WHAT IS EXPECTED: All entries are to be transcribed verbatim, but images are not carried over.
======== INFORMATION GIVEN
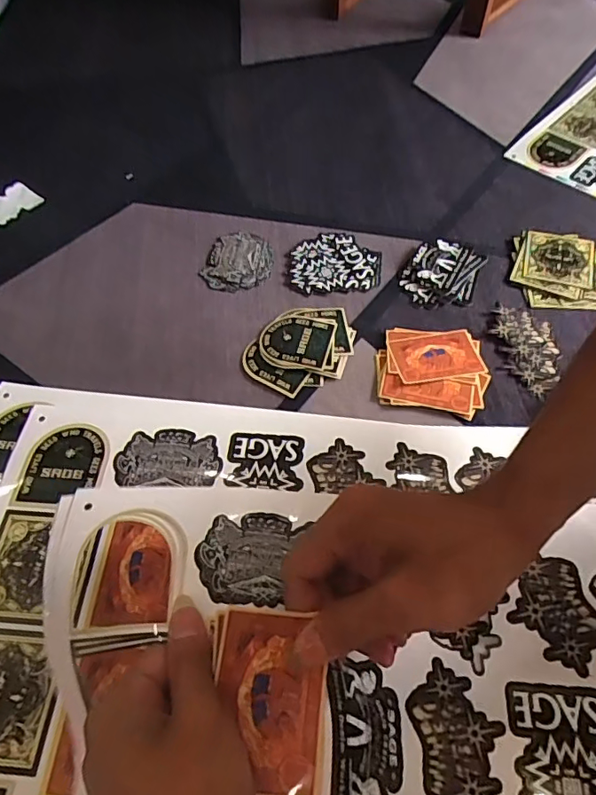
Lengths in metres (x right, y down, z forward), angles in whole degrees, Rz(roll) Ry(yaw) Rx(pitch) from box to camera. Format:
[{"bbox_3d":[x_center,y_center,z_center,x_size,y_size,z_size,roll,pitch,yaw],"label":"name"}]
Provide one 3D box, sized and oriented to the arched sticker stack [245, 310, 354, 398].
[{"bbox_3d":[0.005,-0.050,0.489,0.088,0.007,0.107,27,63,18],"label":"arched sticker stack"}]

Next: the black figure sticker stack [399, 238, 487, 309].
[{"bbox_3d":[0.149,-0.130,0.536,0.074,0.007,0.092,21,61,14],"label":"black figure sticker stack"}]

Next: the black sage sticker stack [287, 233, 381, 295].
[{"bbox_3d":[0.038,-0.145,0.548,0.095,0.006,0.083,-5,58,-1],"label":"black sage sticker stack"}]

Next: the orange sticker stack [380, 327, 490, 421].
[{"bbox_3d":[0.122,-0.028,0.472,0.096,0.006,0.089,4,58,5],"label":"orange sticker stack"}]

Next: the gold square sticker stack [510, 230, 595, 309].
[{"bbox_3d":[0.273,-0.135,0.532,0.097,0.008,0.097,2,58,3],"label":"gold square sticker stack"}]

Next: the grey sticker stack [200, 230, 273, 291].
[{"bbox_3d":[-0.063,-0.146,0.552,0.071,0.008,0.084,13,59,10],"label":"grey sticker stack"}]

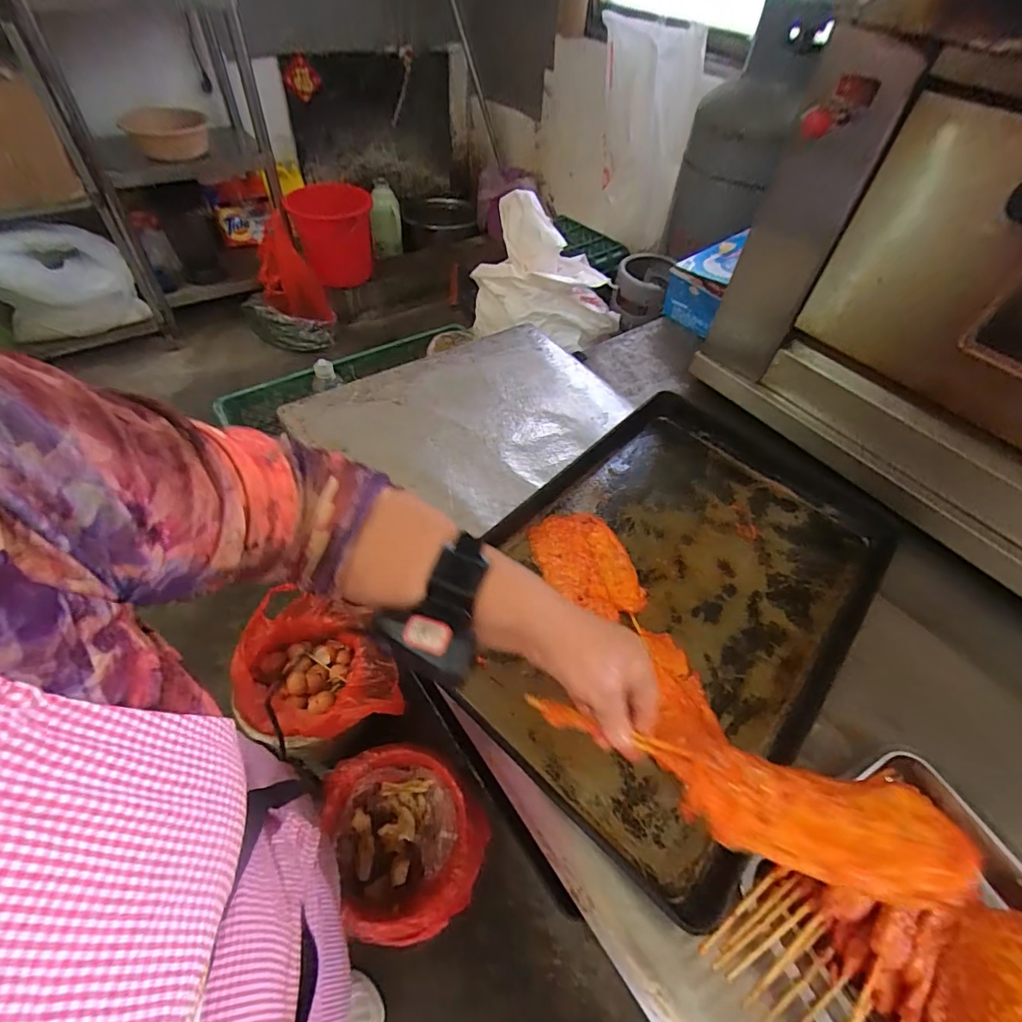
================
OUTPUT OF THE EXERCISE:
Lengths in metres (x right, y down, z forward), angles in whole degrees, Rz(roll) Ry(yaw) Rx(pitch) from box to camera. Format:
[{"bbox_3d":[x_center,y_center,z_center,x_size,y_size,z_size,roll,pitch,yaw],"label":"name"}]
Provide one 3D box, sized and oriented to the arched sticker stack [245, 310, 354, 398].
[{"bbox_3d":[0.005,-0.050,0.489,0.088,0.007,0.107,27,63,18],"label":"arched sticker stack"}]

Next: the black figure sticker stack [399, 238, 487, 309].
[{"bbox_3d":[0.149,-0.130,0.536,0.074,0.007,0.092,21,61,14],"label":"black figure sticker stack"}]

Next: the black sage sticker stack [287, 233, 381, 295].
[{"bbox_3d":[0.038,-0.145,0.548,0.095,0.006,0.083,-5,58,-1],"label":"black sage sticker stack"}]

Next: the orange sticker stack [380, 327, 490, 421].
[{"bbox_3d":[0.122,-0.028,0.472,0.096,0.006,0.089,4,58,5],"label":"orange sticker stack"}]

Next: the gold square sticker stack [510, 230, 595, 309].
[{"bbox_3d":[0.273,-0.135,0.532,0.097,0.008,0.097,2,58,3],"label":"gold square sticker stack"}]

Next: the grey sticker stack [200, 230, 273, 291].
[{"bbox_3d":[-0.063,-0.146,0.552,0.071,0.008,0.084,13,59,10],"label":"grey sticker stack"}]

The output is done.